──────── EXTRACTED RECORDS
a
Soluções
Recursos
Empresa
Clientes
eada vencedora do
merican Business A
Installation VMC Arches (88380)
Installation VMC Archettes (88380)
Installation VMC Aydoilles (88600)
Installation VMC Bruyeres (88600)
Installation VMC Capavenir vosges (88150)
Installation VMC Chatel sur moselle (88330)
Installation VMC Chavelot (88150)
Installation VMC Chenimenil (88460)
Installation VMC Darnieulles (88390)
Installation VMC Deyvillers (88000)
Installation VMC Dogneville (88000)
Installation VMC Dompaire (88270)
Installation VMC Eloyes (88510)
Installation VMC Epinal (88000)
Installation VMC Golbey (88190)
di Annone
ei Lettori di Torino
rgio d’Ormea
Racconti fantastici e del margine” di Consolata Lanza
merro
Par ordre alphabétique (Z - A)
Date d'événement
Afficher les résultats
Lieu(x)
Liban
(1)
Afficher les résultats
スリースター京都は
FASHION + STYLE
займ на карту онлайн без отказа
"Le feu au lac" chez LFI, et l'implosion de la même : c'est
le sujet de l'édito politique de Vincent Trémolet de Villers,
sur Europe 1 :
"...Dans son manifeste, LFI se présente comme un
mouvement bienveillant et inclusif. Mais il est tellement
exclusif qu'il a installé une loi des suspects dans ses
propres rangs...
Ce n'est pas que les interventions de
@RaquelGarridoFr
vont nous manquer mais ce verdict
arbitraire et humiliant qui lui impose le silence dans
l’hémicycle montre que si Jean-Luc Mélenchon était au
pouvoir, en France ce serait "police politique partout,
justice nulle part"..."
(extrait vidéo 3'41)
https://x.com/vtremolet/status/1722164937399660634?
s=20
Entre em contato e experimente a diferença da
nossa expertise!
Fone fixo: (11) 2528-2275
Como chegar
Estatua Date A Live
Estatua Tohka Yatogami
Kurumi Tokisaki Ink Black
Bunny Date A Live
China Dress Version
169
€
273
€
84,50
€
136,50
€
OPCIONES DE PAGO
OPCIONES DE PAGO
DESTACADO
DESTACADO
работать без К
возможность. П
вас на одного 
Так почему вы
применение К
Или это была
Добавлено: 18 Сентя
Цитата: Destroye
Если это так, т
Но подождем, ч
────────────────
- **EXERCISE PROMPT**
Reproduce every one of the lines above word for word, changing nothing.

- **ANSWER SECTION**
a
Soluções
Recursos
Empresa
Clientes
eada vencedora do
merican Business A
Installation VMC Arches (88380)
Installation VMC Archettes (88380)
Installation VMC Aydoilles (88600)
Installation VMC Bruyeres (88600)
Installation VMC Capavenir vosges (88150)
Installation VMC Chatel sur moselle (88330)
Installation VMC Chavelot (88150)
Installation VMC Chenimenil (88460)
Installation VMC Darnieulles (88390)
Installation VMC Deyvillers (88000)
Installation VMC Dogneville (88000)
Installation VMC Dompaire (88270)
Installation VMC Eloyes (88510)
Installation VMC Epinal (88000)
Installation VMC Golbey (88190)
di Annone
ei Lettori di Torino
rgio d’Ormea
Racconti fantastici e del margine” di Consolata Lanza
merro
Par ordre alphabétique (Z - A)
Date d'événement
Afficher les résultats
Lieu(x)
Liban
(1)
Afficher les résultats
スリースター京都は
FASHION + STYLE
займ на карту онлайн без отказа
"Le feu au lac" chez LFI, et l'implosion de la même : c'est
le sujet de l'édito politique de Vincent Trémolet de Villers,
sur Europe 1 :
"...Dans son manifeste, LFI se présente comme un
mouvement bienveillant et inclusif. Mais il est tellement
exclusif qu'il a installé une loi des suspects dans ses
propres rangs...
Ce n'est pas que les interventions de
@RaquelGarridoFr
vont nous manquer mais ce verdict
arbitraire et humiliant qui lui impose le silence dans
l’hémicycle montre que si Jean-Luc Mélenchon était au
pouvoir, en France ce serait "police politique partout,
justice nulle part"..."
(extrait vidéo 3'41)
https://x.com/vtremolet/status/1722164937399660634?
s=20
Entre em contato e experimente a diferença da
nossa expertise!
Fone fixo: (11) 2528-2275
Como chegar
Estatua Date A Live
Estatua Tohka Yatogami
Kurumi Tokisaki Ink Black
Bunny Date A Live
China Dress Version
169
€
273
€
84,50
€
136,50
€
OPCIONES DE PAGO
OPCIONES DE PAGO
DESTACADO
DESTACADO
работать без К
возможность. П
вас на одного 
Так почему вы
применение К
Или это была
Добавлено: 18 Сентя
Цитата: Destroye
Если это так, т
Но подождем, ч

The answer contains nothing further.